Tepat di depan Hotel Santika, Mataram, ada satu taman yang menjadi ikon Kota Mataram, yaitu Taman Sengkareang. Di Taman ini, terdapat satu air mancur buatan di bagian tengah, selai itu pada sisi kanan terdapat area bermain anak. Taman ini menjadi pilihan masyarakat Kota Mataram untuk bersantai di sore hari dikelilingi jajanan kaki lima dengan harga yang terjangkau. 






Tak jauh dari Taman Sengkareang, terdapat bangunan mesjid yang megah. Bangunan tersebut bernama Islamic Centre yang berada di Jalan Udayana, Kecamatan Selaparang, Mataram. Mesjid seluas sekitar 7,6 hektar ini akan menyala dengan lampu warna-warni pada malam hari. Kecantikan dari warna lampu itu membuat mesjid ini juga ramai dikunjungi masyarakat setempat untuk sekadar mengambil foto.

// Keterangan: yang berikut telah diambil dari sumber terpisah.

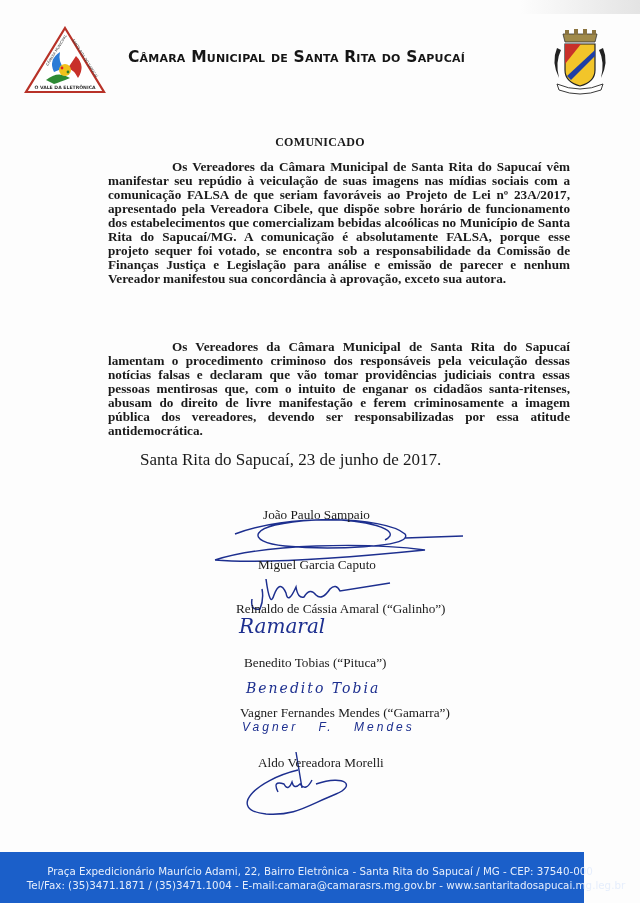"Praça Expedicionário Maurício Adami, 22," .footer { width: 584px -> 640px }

Pantai Senggigi, Lombok Barat

Hari Minggu, 19 Februari 2017, sekitar pukul 17.00 WITA, kami beranjak menyaksikan sunset di Pantai Senggigi. Pantai ini berada di Kecamatan Batu Layar, Kabupaten Lombok Barat, Provinsi Nusa Tenggara Barat. Perjalanan kami dari Kota Mataram untuk sampai ke pantai ini memerlukan waktu sekitar 30 menit. Jalanan yang berkelok serta pohon-pohon rindang menjadi pemandangan kami selama perjalanan.


Biaya tiket masuk ke Pantai ini sangat terjangkau. Di luar biaya parkir kendaraan, setiap orang hanya perlu membayar Rp1000 untuk masuk ke dalamnya. Suasana pada hari itu lumayan padat, mengingat banyak wisatawan yang ingin menghabiskan akhir pekan di Pantai ini. Tenggelamnya matahari baru dapat kami saksikan sekitar 18.30 WITA. Keelokan warna orange serta langit yang mulai gelap memunculkan siluet jingga yang menawan. Saat itulah para pelancong mulai mengabadikan momen sunset ini.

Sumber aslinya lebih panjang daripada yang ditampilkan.